Manufacturer The Bread Roll Bakery, based in Darwen, Blackburn, had the UK’s first wood-burning rack oven installed just before Christmas and is to have another installed imminently. Bakewell Ovens supplied the oven, which runs on wood pellets. These are made from natural woodchips and held together by the wood’s natural lignin, released during the pellitising process due to heat and compression, making them 100% natural.
The oven itself is described as a "sustainable and ethical alternative", and can also save bakers a huge amount in running costs. Alexander Fleck, managing director of The Bread Roll Bakery, explains that he had been within hours of signing for some gas ovens, when someone approached him with information about wood pellet ovens and he had a sudden change of heart. "The price of the ovens was about the same, but in terms of the cost of running them, you save around 60% on your fuel costs with the wood pellet version.
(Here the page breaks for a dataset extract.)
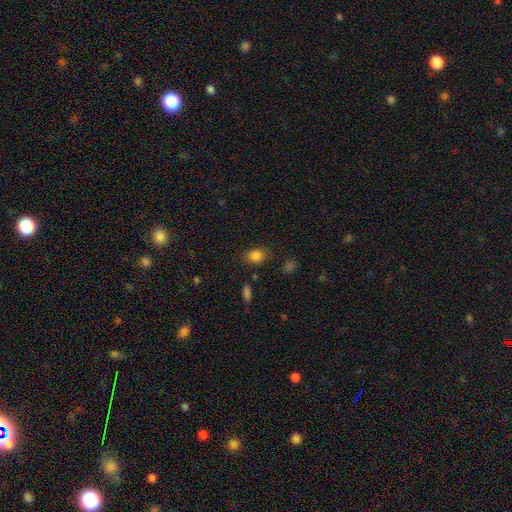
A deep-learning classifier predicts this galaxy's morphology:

I even spoke to one baker who had saved 70%."
Fleck says it produces a mellower and more even bake and only requires a few extra minutes maintenance per week. "It does produce ash, but this is minimal and can be used as a fertiliser for your garden," he says.
The oven is thermostatically controlled, so when it’s up to temperature, it stops feeding the pellets. There is also the flexibility to change it to a gas burner in half an hour if you run out of wood pellets.
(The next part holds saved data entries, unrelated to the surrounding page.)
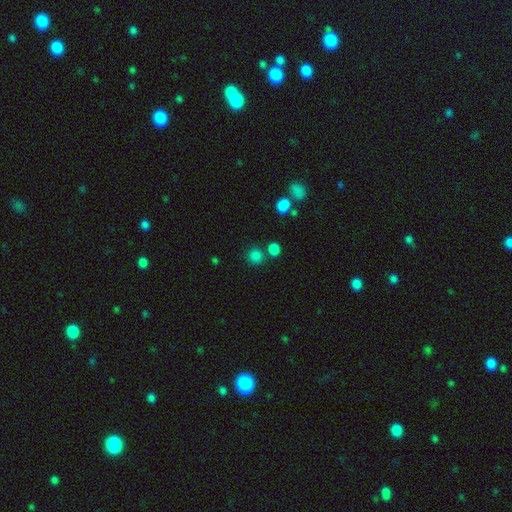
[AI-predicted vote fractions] Smooth or featured: smooth — 81% (star or artifact — 14%)
How rounded: round — 87% (in between — 12%)
Merging: none — 71% (merger — 17%)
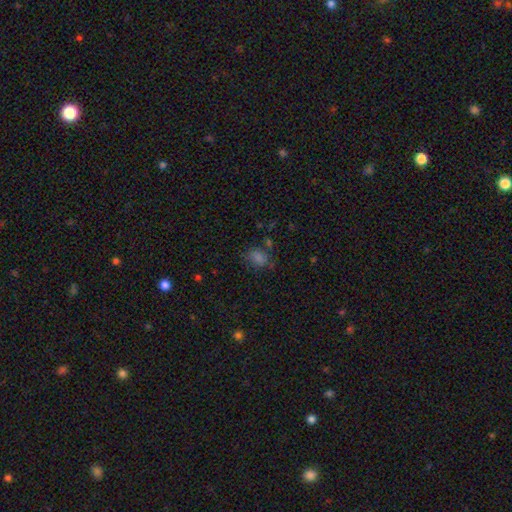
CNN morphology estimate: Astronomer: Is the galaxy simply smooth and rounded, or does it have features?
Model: smooth — 60%.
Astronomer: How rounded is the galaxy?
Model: in between — 62%.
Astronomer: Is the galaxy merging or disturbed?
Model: none — 68%.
Buying an energy-efficient oven is not necessarily more expensive, and even if the outlay is greater, the money saved in energy costing means the payback period is relatively short and, from then on, you are saving money. Oven supplier Interbake suggests that the annual bill for an equivalent oven using electricity is around £20,500, whereas with a pellet oven it’s more like £7,600. However, Interbake MD David Dunne points out that the drop in the value of Sterling has had an impact on the take-up of the energy-efficient ovens it supplies. "In the last six months, the cost of the ovens has increased by 25%, due to the devaluation of the currency against the euro."
Interbake currently acts as agent for Italian manufacturer Trezza Forni, distributing its Steam Tube Deck Oven, which also uses a wood-pellet burner. "The whole concept with this type of oven is that it’s a very mellow bake and the burner heats refractory material, more or less like brickwork inside a furnace, and the furnace heats steam tubes that run throughout the baking chambers," says Dunne.
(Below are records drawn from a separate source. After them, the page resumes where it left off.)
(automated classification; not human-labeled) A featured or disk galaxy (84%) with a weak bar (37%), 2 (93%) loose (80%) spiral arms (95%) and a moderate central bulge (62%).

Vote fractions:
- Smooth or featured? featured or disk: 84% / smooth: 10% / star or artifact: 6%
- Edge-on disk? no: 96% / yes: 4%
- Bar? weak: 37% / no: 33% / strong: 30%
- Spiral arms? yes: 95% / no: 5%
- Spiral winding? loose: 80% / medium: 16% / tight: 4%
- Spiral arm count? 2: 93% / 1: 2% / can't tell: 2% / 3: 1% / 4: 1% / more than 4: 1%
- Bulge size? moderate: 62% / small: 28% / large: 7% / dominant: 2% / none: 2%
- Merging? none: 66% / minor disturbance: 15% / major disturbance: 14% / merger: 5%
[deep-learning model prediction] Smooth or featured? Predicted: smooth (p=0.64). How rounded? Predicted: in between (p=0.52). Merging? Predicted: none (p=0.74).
However, as the ovens are Italian, they are priced in euros and, due to the volatile currency fluctuations of late, Dunne says that, in one instance, it actually cost them money to sell one of these ovens. The company sold the machine for £56k, but, as it was manufactured abroad and had a 12-week delivery time, by the time the transaction went through, the currency fluctuations meant it actually cost Interbake money to sell it. The firm has now added a clause to orders, which states the quote in the currency it will be purchased in, based on the current exchange rate.
In terms of financing new ovens, there are several opportunities for bakers. Fleck managed to secure a grant from his local council on the premise that the new oven would increase efficiency, up production and, within two years, enable the company to take on extra staff. The Carbon Trust also provided him with an interest-free loan to cover the rest. (The Carbon Trust offers interest-free loans to businesses trying to do their bit - up to £200,000 over a four-year period, but bakers need to approach them before they purchase their new bit of kit.)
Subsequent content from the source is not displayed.